Digital data diagnostic
3 Steps for a successful AI Deployment
As a first step, a Digital Data Diagnostic helps gauge the technical and economic feasibility of Artificial Intelligence projects in your plant. We evaluate your plant’s digital maturity, highlight data availability, identify roadblocks and how data can lead to process improvement opportunities and translate each opportunity into high-level economic potential.
Based on your different opportunities, a pilot project is chosen for Step 2.
1. PROCESS AND BUSINESS UNDERSTANDING
Which Key Performance Indicators (KPIs) measure my plant performances such as yield, energy efficiency, throughput, product quality, equipment availability?
The first phase of any analytics project allows our team to understand your process and business challenges.
2. FLASH ANALYSIS
What are the potential savings after implementing a pilot project?
The Flash Analysis is a preliminary analysis on historical production data to quickly quantify the potential improvements and main sources of variability that might explain low performances. The goal is to refine the expected savings, identify possible roadblocks and prepare the brainstorming sessions with plant staff.
3. WORKSHOP WITH OPERATORS
How can we involve operators to ensure a successful project?
At this stage, brainstorming workshops are organized with production and maintenance teams (operators, engineers, managers). These sessions are designed to pinpoint root causes underlying a particular performance problem and to understand operating constraints. Experience has shown that this phase plays a key role in the successful implementation and engagement of plant staff to trust AI based decision support tools.
4. ADVANCED ANALYTICS AND MODELING
Which parameters are key to maintain optimal performance?
In close collaboration with the production team and thanks to advanced analytics tools based on artificial intelligence, PEPITe’s team:
- Explores past operations variability and identify key parameters
- Understands conditions leading to best performances
- Predicts best performance depending on plant conditions
- Prescribes a range of manipulable parameters to maintain optimal performance
What tools, dashboards or reports are required to facilitate and support operators in maintaining optimal performance?

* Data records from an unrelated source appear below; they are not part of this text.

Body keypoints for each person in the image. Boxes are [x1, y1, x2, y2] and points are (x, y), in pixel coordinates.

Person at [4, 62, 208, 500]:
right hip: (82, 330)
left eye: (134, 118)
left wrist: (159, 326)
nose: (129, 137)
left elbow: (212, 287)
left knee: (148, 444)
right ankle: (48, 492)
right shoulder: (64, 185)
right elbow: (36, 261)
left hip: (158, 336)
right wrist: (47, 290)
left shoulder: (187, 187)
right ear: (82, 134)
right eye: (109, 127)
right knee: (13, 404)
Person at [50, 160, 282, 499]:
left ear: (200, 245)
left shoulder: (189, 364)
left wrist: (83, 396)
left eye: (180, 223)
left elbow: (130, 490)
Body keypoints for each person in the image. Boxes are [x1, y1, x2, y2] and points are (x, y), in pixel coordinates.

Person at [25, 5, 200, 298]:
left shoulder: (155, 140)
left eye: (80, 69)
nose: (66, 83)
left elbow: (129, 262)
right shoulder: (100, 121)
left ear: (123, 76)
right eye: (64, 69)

Models built with machine learning feed in real-time dashboards and reports to ensure the right information gets to the right person at the right time. The decision support tools are adapted specifically for each client (dashboards, daily/weekly/monthly reports, etc.) and typically use existing technology solutions already operational in your plant.
6. TRAINING AND REVIEW
How can I ensure long-term follow-up and sustainable results?
Following implementation, plant staff is trained to take the appropriate actions based on live dashboards and reports. A follow-up review period ensures that models are performing correctly and that the reports and dashboards are understood and well used.